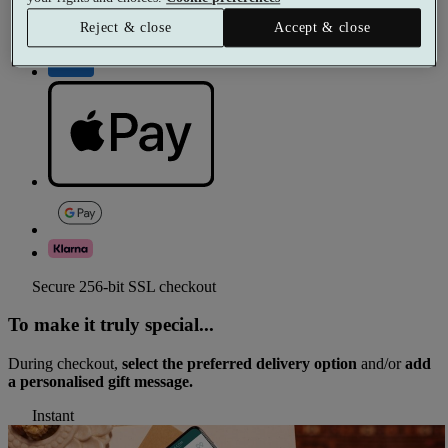
Reject & close
Accept & close
Secure 256-bit SSL checkout
To make it truly special...
During checkout,
select the preferred delivery option
and/or
add
a personalised gift message.
Instant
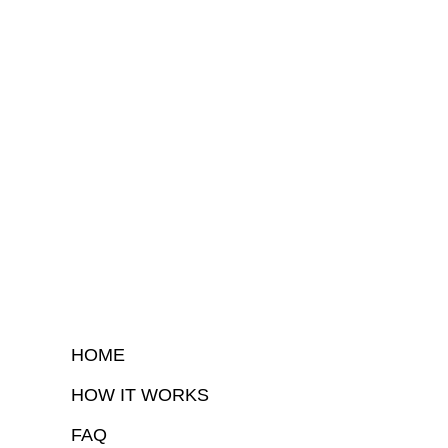
HOME
HOW IT WORKS
FAQ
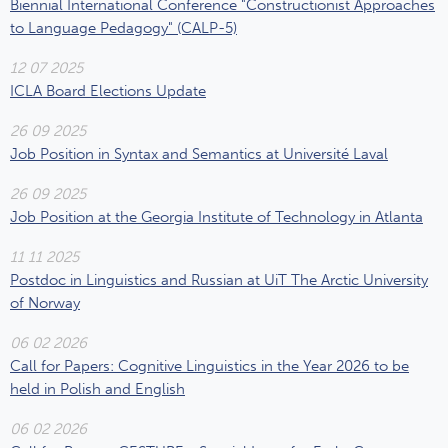
Biennial International Conference "Constructionist Approaches
to Language Pedagogy" (CALP-5)
12 07 2025
ICLA Board Elections Update
26 09 2025
Job Position in Syntax and Semantics at Université Laval
26 09 2025
Job Position at the Georgia Institute of Technology in Atlanta
11 11 2025
Postdoc in Linguistics and Russian at UiT The Arctic University
of Norway
06 02 2026
Call for Papers: Cognitive Linguistics in the Year 2026 to be
held in Polish and English
06 02 2026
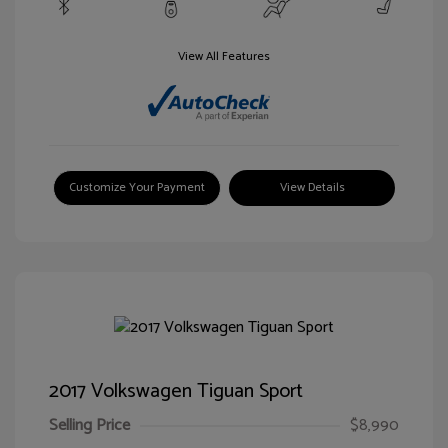
View All Features
Customize Your Payment
View Details
2017 Volkswagen Tiguan Sport
Selling Price
$8,990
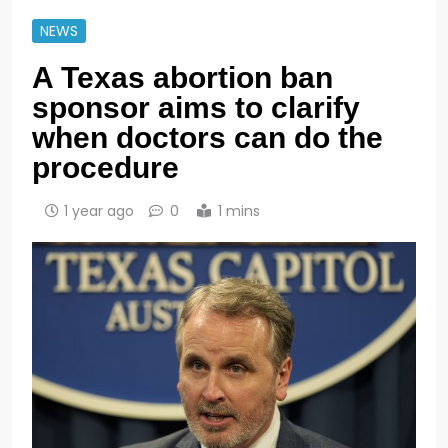
NEWS
A Texas abortion ban
sponsor aims to clarify
when doctors can do the
procedure
1 year ago
0
1 mins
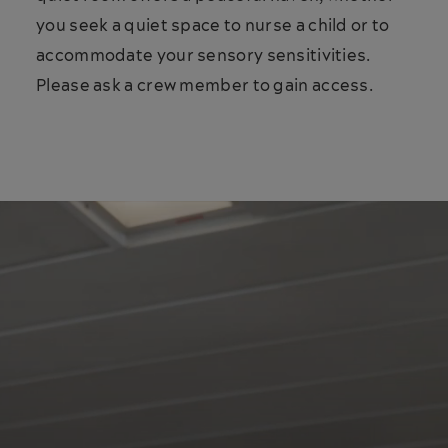
you seek a quiet space to nurse a child or to
accommodate your sensory sensitivities.
Please ask a crew member to gain access.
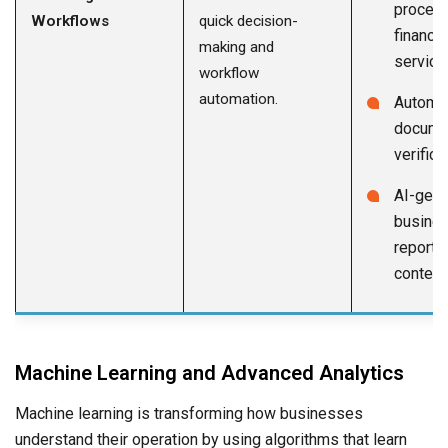
process
Workflows
quick decision-
financia
making and
service
workflow
automation.
Automa
docume
verifica
AI-gene
busine
reports
content
Machine Learning and Advanced Analytics
Machine learning is transforming how businesses
understand their operation by using algorithms that learn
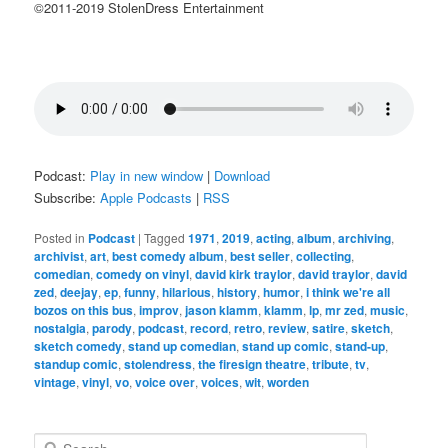
©2011-2019 StolenDress Entertainment
Podcast:
Play in new window
|
Download
Subscribe:
Apple Podcasts
|
RSS
Posted in
Podcast
|
Tagged
1971
,
2019
,
acting
,
album
,
archiving
,
archivist
,
art
,
best comedy album
,
best seller
,
collecting
,
comedian
,
comedy on vinyl
,
david kirk traylor
,
david traylor
,
david
zed
,
deejay
,
ep
,
funny
,
hilarious
,
history
,
humor
,
i think we're all
bozos on this bus
,
improv
,
jason klamm
,
klamm
,
lp
,
mr zed
,
music
,
nostalgia
,
parody
,
podcast
,
record
,
retro
,
review
,
satire
,
sketch
,
sketch comedy
,
stand up comedian
,
stand up comic
,
stand-up
,
standup comic
,
stolendress
,
the firesign theatre
,
tribute
,
tv
,
vintage
,
vinyl
,
vo
,
voice over
,
voices
,
wit
,
worden
S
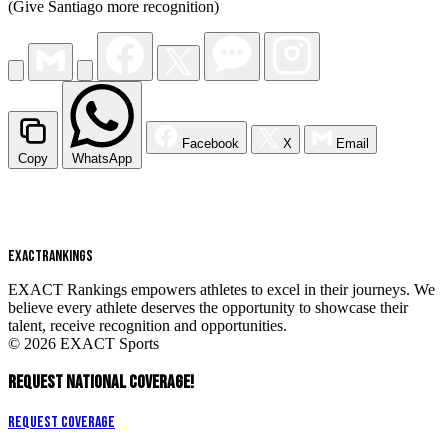
(Give Santiago more recognition)
Facebook
X
Email
Copy
WhatsApp
EXACT
RANKINGS
EXACT Rankings empowers athletes to excel in their journeys. We
believe every athlete deserves the opportunity to showcase their
talent, receive recognition and opportunities.
© 2026 EXACT Sports
REQUEST NATIONAL COVERAGE!
Request Coverage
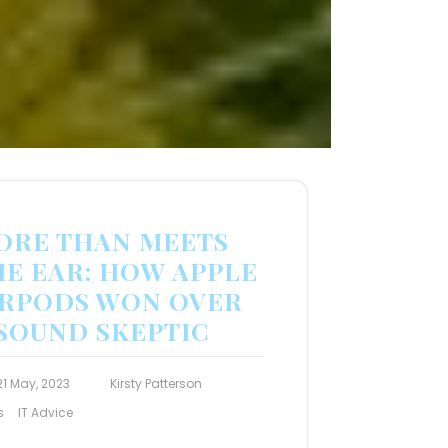
ORE THAN MEETS
HE EAR: HOW APPLE
IRPODS WON OVER
 SOUND SKEPTIC
21 May, 2023
Kirsty Patterson
s
IT Advice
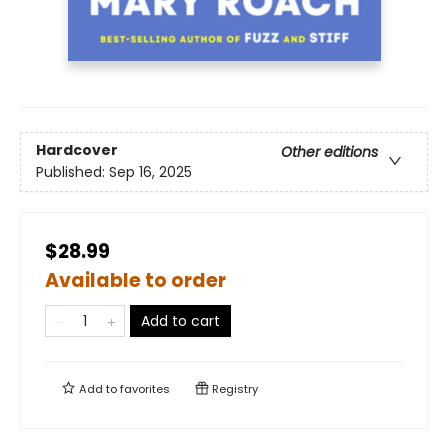
Hardcover
Other editions
Published:
Sep 16, 2025
$28.99
Available to order
Add to cart
Add to
favorites
Registry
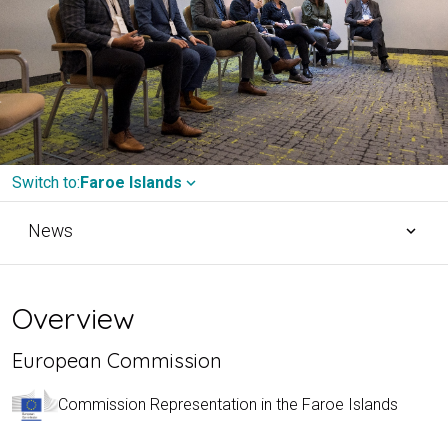
Switch to:
Faroe Islands
expand_more
News
expand_more
Overview
European Commission
Commission Representation in the Faroe Islands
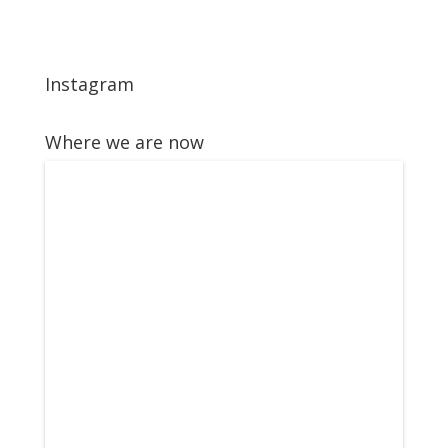
Instagram
Where we are now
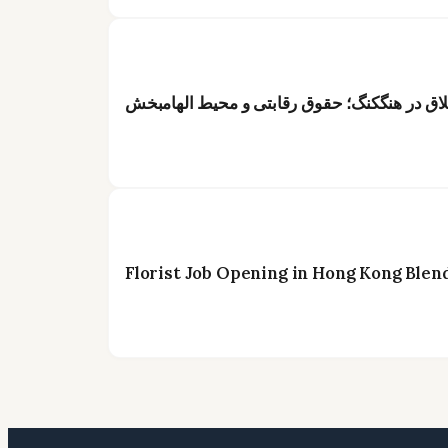
عنوان: فرصت شغلی ویژه برای گلآرایان خلاق د
Florist Job Opening in Hong Kong Blen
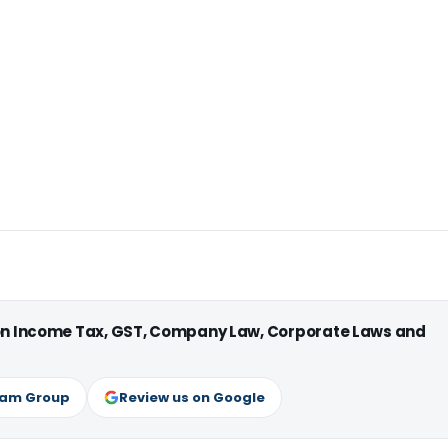
 on Income Tax, GST, Company Law, Corporate Laws and
ram Group
Review us on Google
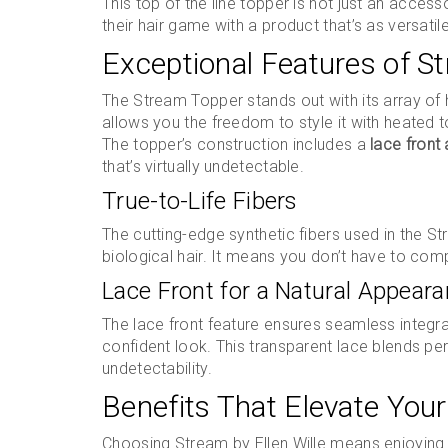
This top of the line topper is not just an acces
their hair game with a product that’s as versatile
Exceptional Features of S
The Stream Topper stands out with its array of h
allows you the freedom to style it with heated t
The topper’s construction includes a
lace front
that’s virtually undetectable.
True-to-Life Fibers
The cutting-edge synthetic fibers used in the 
biological hair. It means you don’t have to comp
Lace Front for a Natural Appear
The lace front feature ensures seamless integrat
confident look. This transparent lace blends perf
undetectability.
Benefits That Elevate Your
Choosing Stream by Ellen Wille means enjoying a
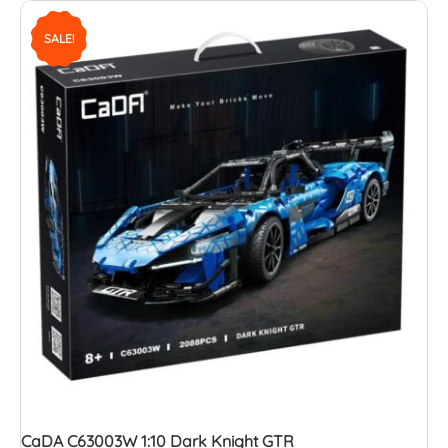
SALE!
CaDA C63003W 1:10 Dark Knight GTR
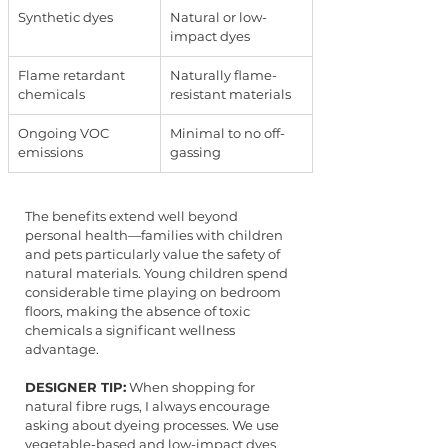
Synthetic dyes
Natural or low-
impact dyes
Flame retardant 
Naturally flame-
chemicals
resistant materials
Ongoing VOC 
Minimal to no off-
emissions
gassing
The benefits extend well beyond 
personal health—families with children 
and pets particularly value the safety of 
natural materials. Young children spend 
considerable time playing on bedroom 
floors, making the absence of toxic 
chemicals a significant wellness 
advantage.
DESIGNER TIP:
 When shopping for 
natural fibre rugs, I always encourage 
asking about dyeing processes. We use 
vegetable-based and low-impact dyes 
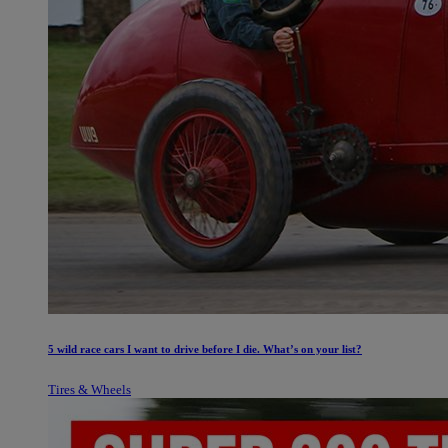
5 wild race cars I want to drive before I die. What’s on your list?
Tires & Wheels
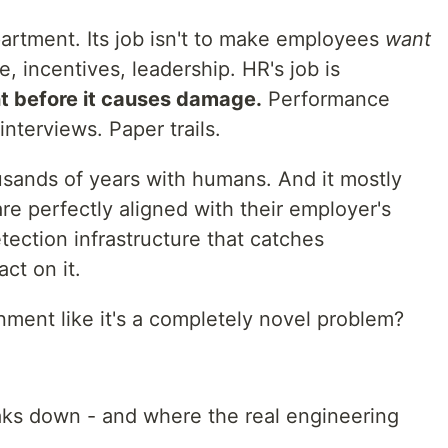
rtment. Its job isn't to make employees
want
e, incentives, leadership. HR's job is
t before it causes damage.
Performance
interviews. Paper trails.
usands of years with humans. And it mostly
e perfectly aligned with their employer's
tection infrastructure that catches
ct on it.
nment like it's a completely novel problem?
aks down - and where the real engineering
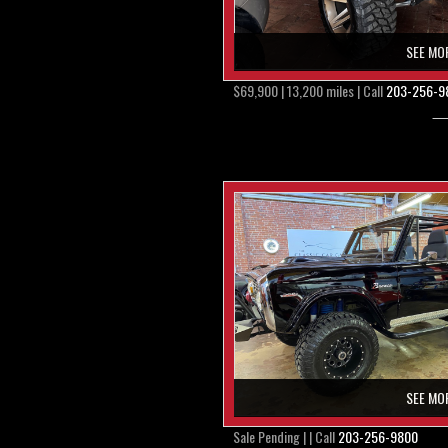
SEE MO
$69,900 | 13,200 miles | Call
203-256-9
SEE MO
Sale Pending | | Call
203-256-9800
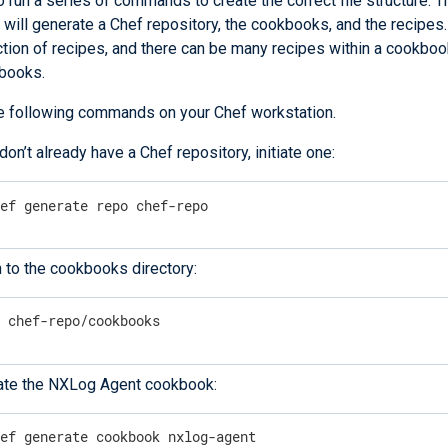
 run a series of commands to create the correct file structure. 
ill generate a Chef repository, the cookbooks, and the recipe
ction of recipes, and there can be many recipes within a cookboo
books.
e following commands on your Chef workstation.
 don’t already have a Chef repository, initiate one:
hef generate repo chef-repo
 to the cookbooks directory:
d
 chef-repo/cookbooks
ate the NXLog Agent cookbook:
hef generate cookbook nxlog-agent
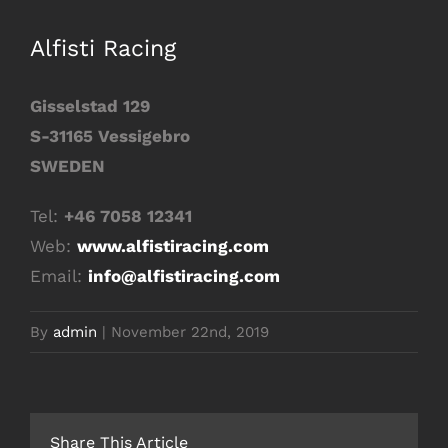
Image
Alfisti Racing
Gisselstad 129
S-31165 Vessigebro
SWEDEN
Tel:
+46 7058 12341
Web:
www.alfistiracing.com
Email:
info@alfistiracing.com
By
admin
|
November 22nd, 2019
Share This Article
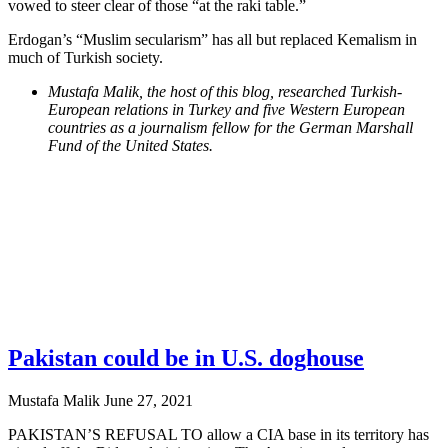
vowed to steer clear of those “at the raki table.”
Erdogan’s “Muslim secularism” has all but replaced Kemalism in
much of Turkish society.
Mustafa Malik, the host of this blog, researched Turkish-
European relations in Turkey and five Western European
countries as a journalism fellow for the German Marshall
Fund of the United States.
Pakistan could be in U.S. doghouse
Mustafa Malik
June 27, 2021
PAKISTAN’S REFUSAL TO allow a CIA base in its territory has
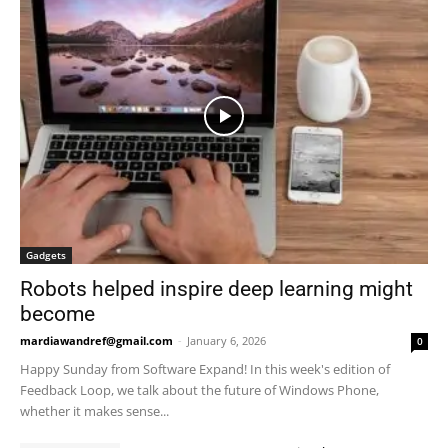
Gadgets
Robots helped inspire deep learning might
become
mardiawandref@gmail.com
-
January 6, 2026
0
Happy Sunday from Software Expand! In this week's edition of
Feedback Loop, we talk about the future of Windows Phone,
whether it makes sense...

====================

*TASK BRIEF*
Copy the stretch from the start of the records through the line that contains "understand their operation", keeping every line exactly as it appears. Leave the pictures out of your copy.

*WRITTEN REPLY*
Reject & close
Accept & close
Secure 256-bit SSL checkout
To make it truly special...
During checkout,
select the preferred delivery option
and/or
add
a personalised gift message.
Instant
HOME
HOW IT WORKS
FAQ
Biennial International Conference "Constructionist Approaches
to Language Pedagogy" (CALP-5)
12 07 2025
ICLA Board Elections Update
26 09 2025
Job Position in Syntax and Semantics at Université Laval
26 09 2025
Job Position at the Georgia Institute of Technology in Atlanta
11 11 2025
Postdoc in Linguistics and Russian at UiT The Arctic University
of Norway
06 02 2026
Call for Papers: Cognitive Linguistics in the Year 2026 to be
held in Polish and English
06 02 2026
View All Features
Customize Your Payment
View Details
2017 Volkswagen Tiguan Sport
Selling Price
$8,990
NEWS
A Texas abortion ban
sponsor aims to clarify
when doctors can do the
procedure
1 year ago
0
1 mins
you seek a quiet space to nurse a child or to
accommodate your sensory sensitivities.
Please ask a crew member to gain access.
process
Workflows
quick decision-
financia
making and
service
workflow
automation.
Automa
docume
verifica
AI-gene
busine
reports
content
Machine Learning and Advanced Analytics
Machine learning is transforming how businesses
understand their operation by using algorithms that learn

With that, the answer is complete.